YOUR TASK →
Set down every record below exactly as it stands, minus the pictures.

Stored items from a collection →
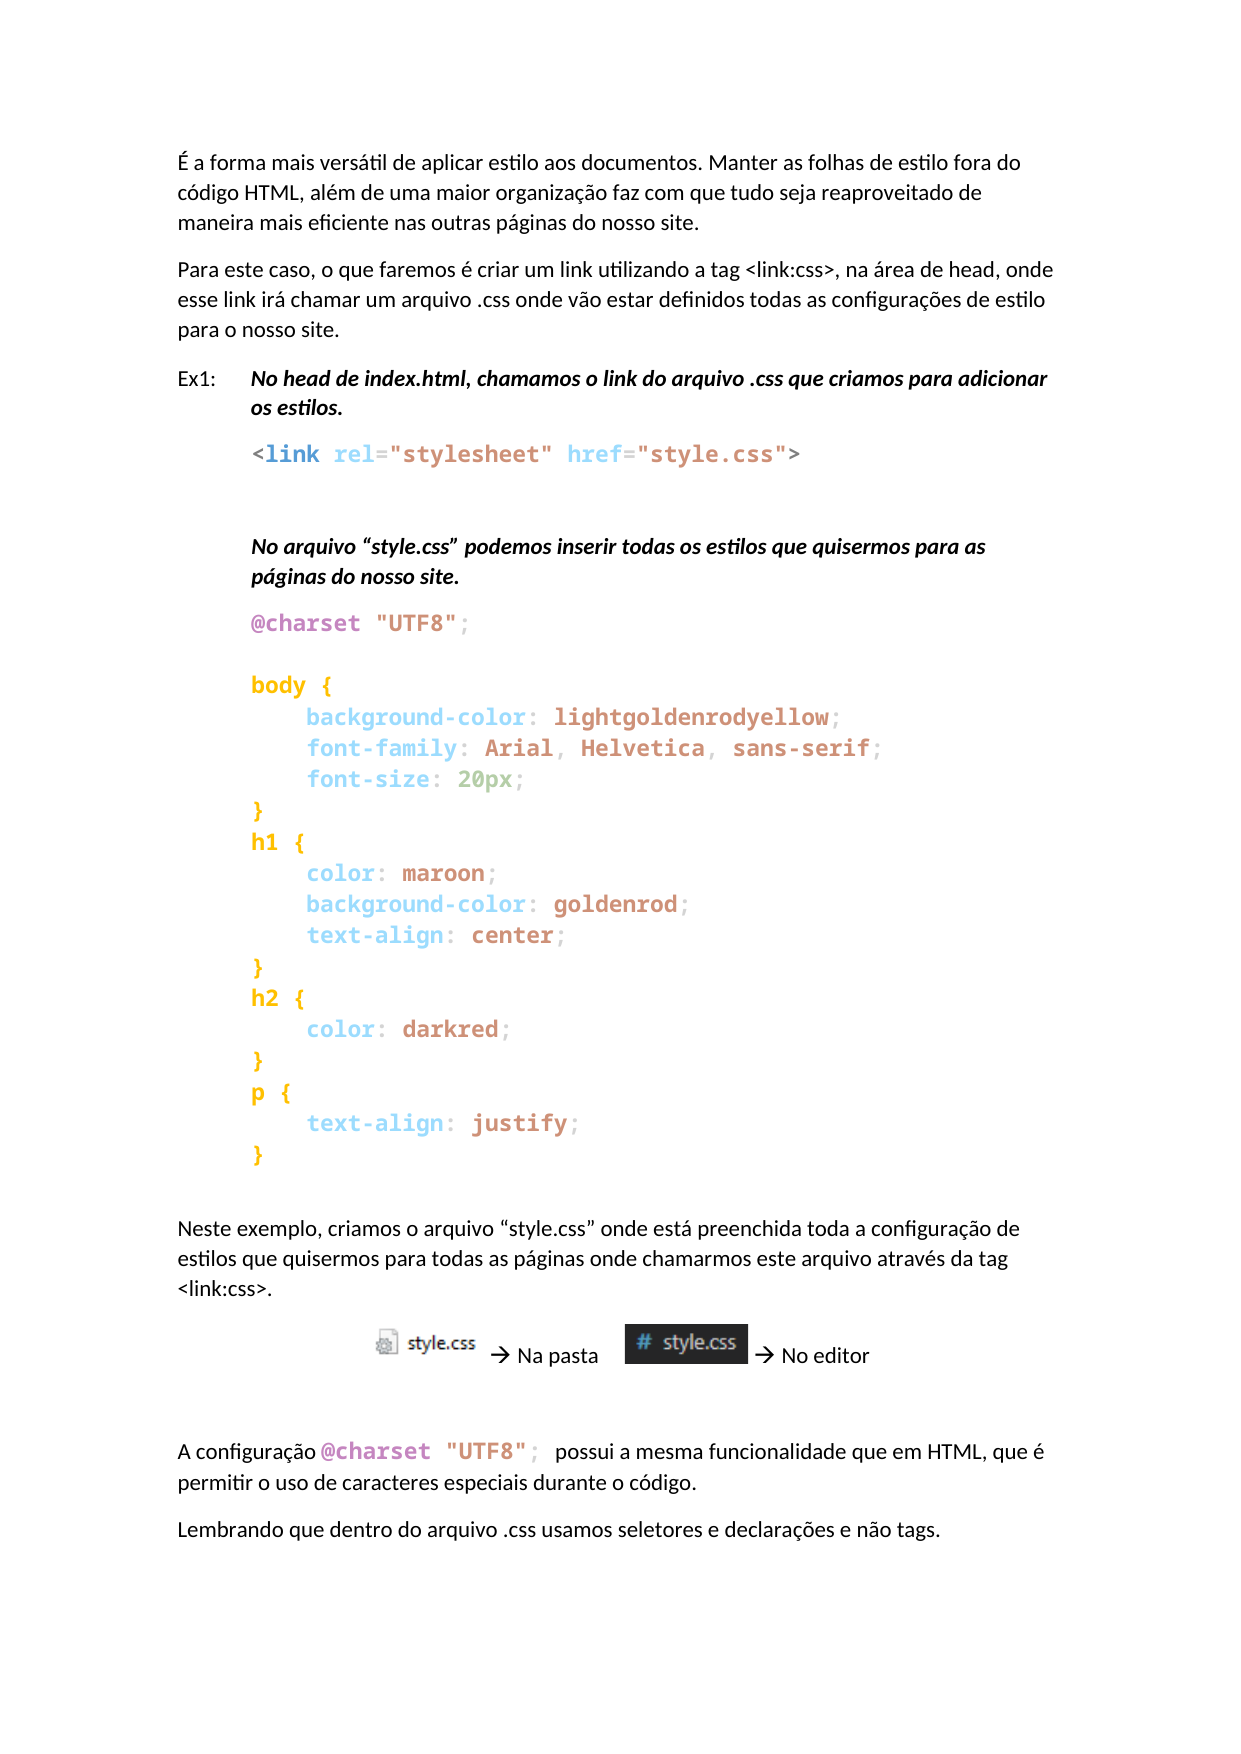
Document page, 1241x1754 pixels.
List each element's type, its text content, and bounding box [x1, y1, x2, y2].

text background-color: goldenrod; [251, 888, 1063, 919]
text No arquivo “style.css” podemos inserir todas os estilos que quisermos para as páginas do nosso site. [251, 531, 1063, 590]
text } [251, 951, 1063, 982]
text p { [251, 1076, 1063, 1107]
text color: maroon; [251, 857, 1063, 888]
picture [370, 1321, 490, 1364]
text <link rel="stylesheet" href="style.css"> [177, 438, 1063, 469]
text } [251, 794, 1063, 826]
text @charset "UTF8"; [251, 607, 1063, 638]
text text-align: center; [251, 919, 1063, 951]
text É a forma mais versátil de aplicar estilo aos documentos. Manter as folhas de estilo fora do código HTML, além de uma maior organização faz com que tudo seja reaproveitado de maneira mais eficiente nas outras páginas do nosso site. [177, 148, 1063, 236]
text text-align: justify; [251, 1107, 1063, 1138]
text Na pasta No editor [177, 1321, 1063, 1369]
picture [624, 1324, 749, 1364]
text background-color: lightgoldenrodyellow; [251, 701, 1063, 732]
text A configuração @charset "UTF8"; possui a mesma funcionalidade que em HTML, que é permitir o uso de caracteres especiais durante o código. [177, 1435, 1063, 1496]
text Neste exemplo, criamos o arquivo “style.css” onde está preenchida toda a configuração de estilos que quisermos para todas as páginas onde chamarmos este arquivo através da tag <link:css>. [177, 1214, 1063, 1302]
text body { [251, 669, 1063, 701]
text font-family: Arial, Helvetica, sans-serif; [251, 732, 1063, 763]
text h1 { [251, 826, 1063, 857]
text Ex1: No head de index.html, chamamos o link do arquivo .css que criamos para adicionar os estilos. [177, 362, 1063, 422]
text font-size: 20px; [251, 763, 1063, 794]
text Lembrando que dentro do arquivo .css usamos seletores e declarações e não tags. [177, 1515, 1063, 1543]
text color: darkred; [251, 1013, 1063, 1044]
text Para este caso, o que faremos é criar um link utilizando a tag <link:css>, na área de head, onde esse link irá chamar um arquivo .css onde vão estar definidos todas as configurações de estilo para o nosso site. [177, 255, 1063, 343]
text } [251, 1044, 1063, 1076]
text h2 { [251, 982, 1063, 1013]
text } [251, 1138, 1063, 1169]
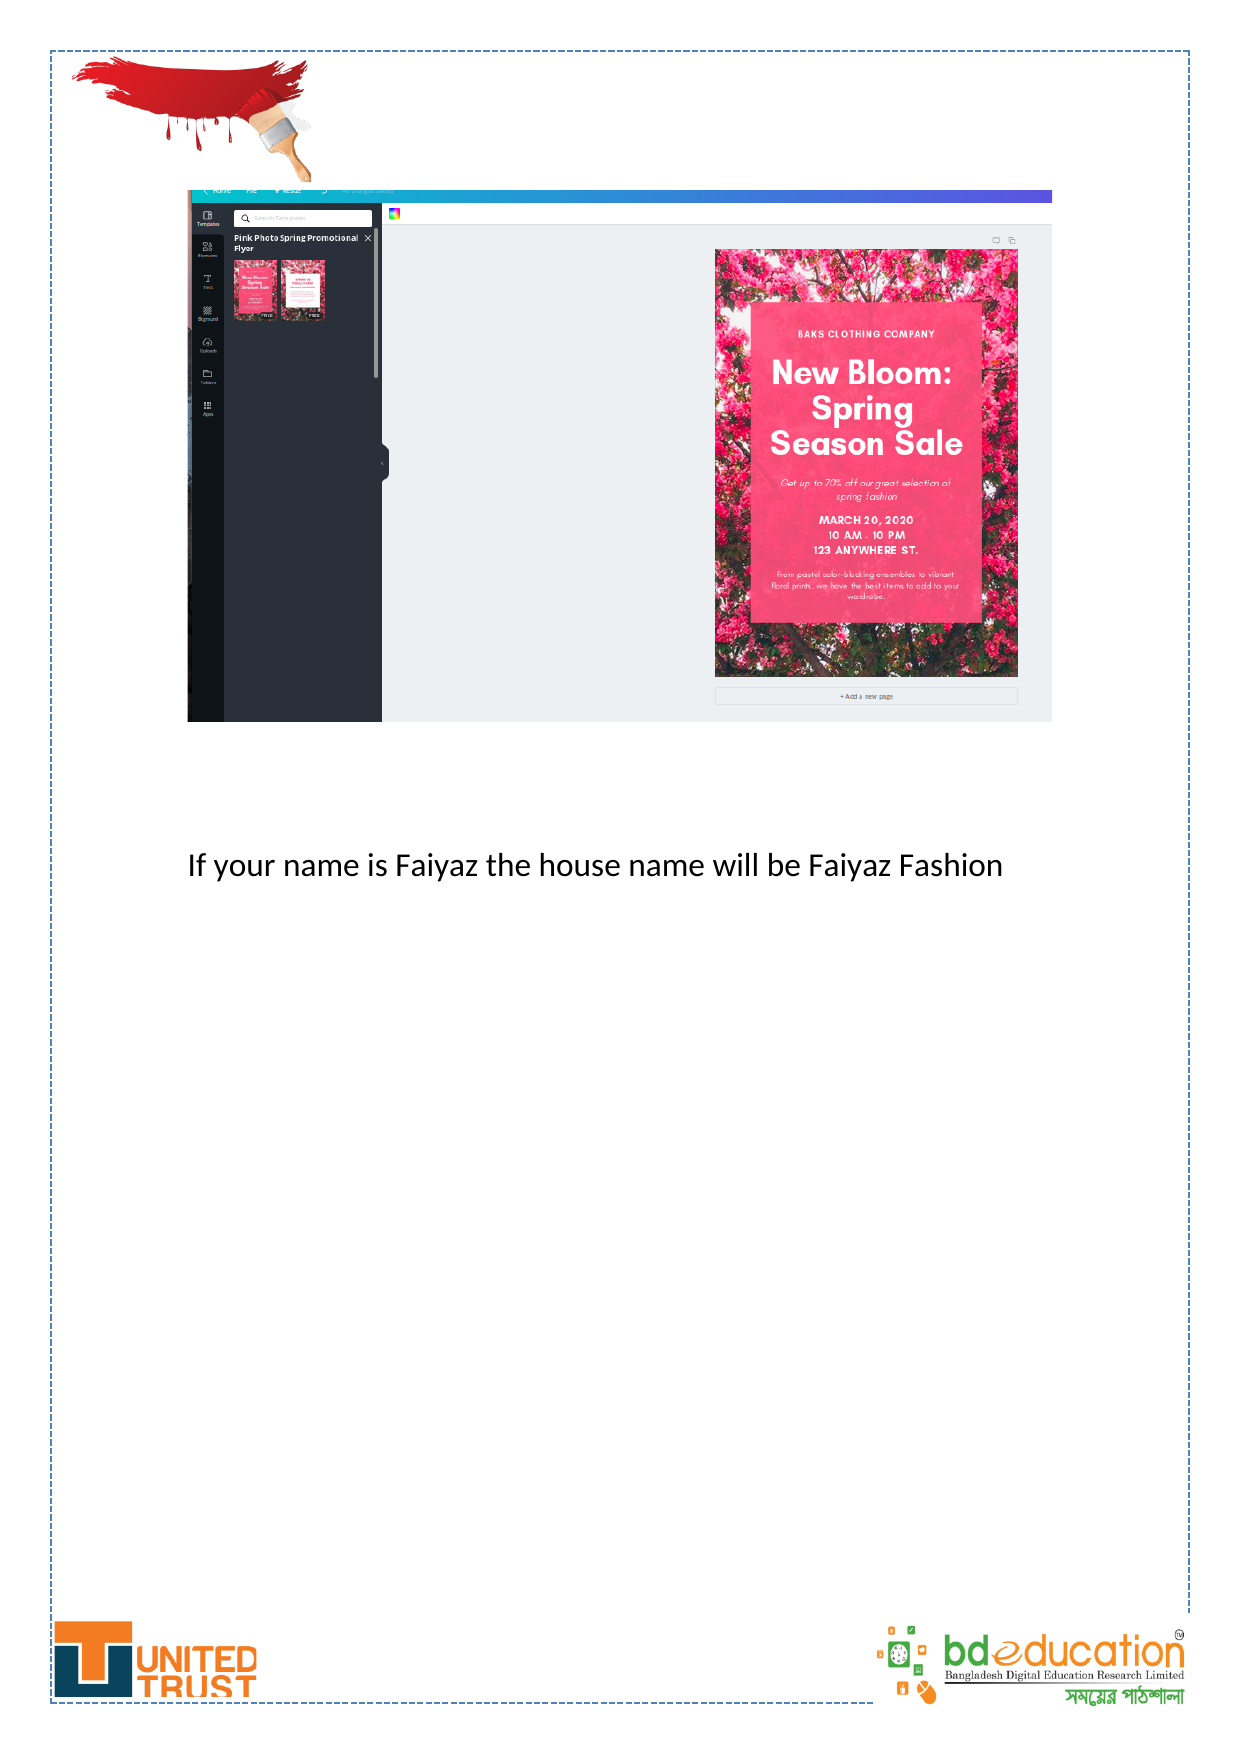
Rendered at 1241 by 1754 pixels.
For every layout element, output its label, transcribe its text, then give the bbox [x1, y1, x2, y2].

picture [70, 56, 311, 182]
text If your name is Faiyaz the house name will be Faiyaz Fashion [187, 844, 1053, 885]
picture [873, 1613, 1193, 1707]
picture [53, 1621, 256, 1697]
picture [187, 190, 1053, 722]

THE COMPLETED TASK →
Document page, 1241x1754 pixels.
List each element's type, its text content, and bounding box [x1, y1, x2, y2].

text background-color: goldenrod; [251, 888, 1063, 919]
text No arquivo “style.css” podemos inserir todas os estilos que quisermos para as páginas do nosso site. [251, 531, 1063, 590]
text } [251, 951, 1063, 982]
text p { [251, 1076, 1063, 1107]
text color: maroon; [251, 857, 1063, 888]
picture [370, 1321, 490, 1364]
text <link rel="stylesheet" href="style.css"> [177, 438, 1063, 469]
text } [251, 794, 1063, 826]
text @charset "UTF8"; [251, 607, 1063, 638]
text text-align: center; [251, 919, 1063, 951]
text É a forma mais versátil de aplicar estilo aos documentos. Manter as folhas de estilo fora do código HTML, além de uma maior organização faz com que tudo seja reaproveitado de maneira mais eficiente nas outras páginas do nosso site. [177, 148, 1063, 236]
text text-align: justify; [251, 1107, 1063, 1138]
text Na pasta No editor [177, 1321, 1063, 1369]
picture [624, 1324, 749, 1364]
text background-color: lightgoldenrodyellow; [251, 701, 1063, 732]
text A configuração @charset "UTF8"; possui a mesma funcionalidade que em HTML, que é permitir o uso de caracteres especiais durante o código. [177, 1435, 1063, 1496]
text Neste exemplo, criamos o arquivo “style.css” onde está preenchida toda a configuração de estilos que quisermos para todas as páginas onde chamarmos este arquivo através da tag <link:css>. [177, 1214, 1063, 1302]
text body { [251, 669, 1063, 701]
text font-family: Arial, Helvetica, sans-serif; [251, 732, 1063, 763]
text h1 { [251, 826, 1063, 857]
text Ex1: No head de index.html, chamamos o link do arquivo .css que criamos para adicionar os estilos. [177, 362, 1063, 422]
text font-size: 20px; [251, 763, 1063, 794]
text Lembrando que dentro do arquivo .css usamos seletores e declarações e não tags. [177, 1515, 1063, 1543]
text color: darkred; [251, 1013, 1063, 1044]
text Para este caso, o que faremos é criar um link utilizando a tag <link:css>, na área de head, onde esse link irá chamar um arquivo .css onde vão estar definidos todas as configurações de estilo para o nosso site. [177, 255, 1063, 343]
text } [251, 1044, 1063, 1076]
text h2 { [251, 982, 1063, 1013]
text } [251, 1138, 1063, 1169]
Rendered at 1241 by 1754 pixels.
For every layout element, output its label, transcribe its text, then give the bbox [x1, y1, x2, y2].

picture [70, 56, 311, 182]
text If your name is Faiyaz the house name will be Faiyaz Fashion [187, 844, 1053, 885]
picture [873, 1613, 1193, 1707]
picture [53, 1621, 256, 1697]
picture [187, 190, 1053, 722]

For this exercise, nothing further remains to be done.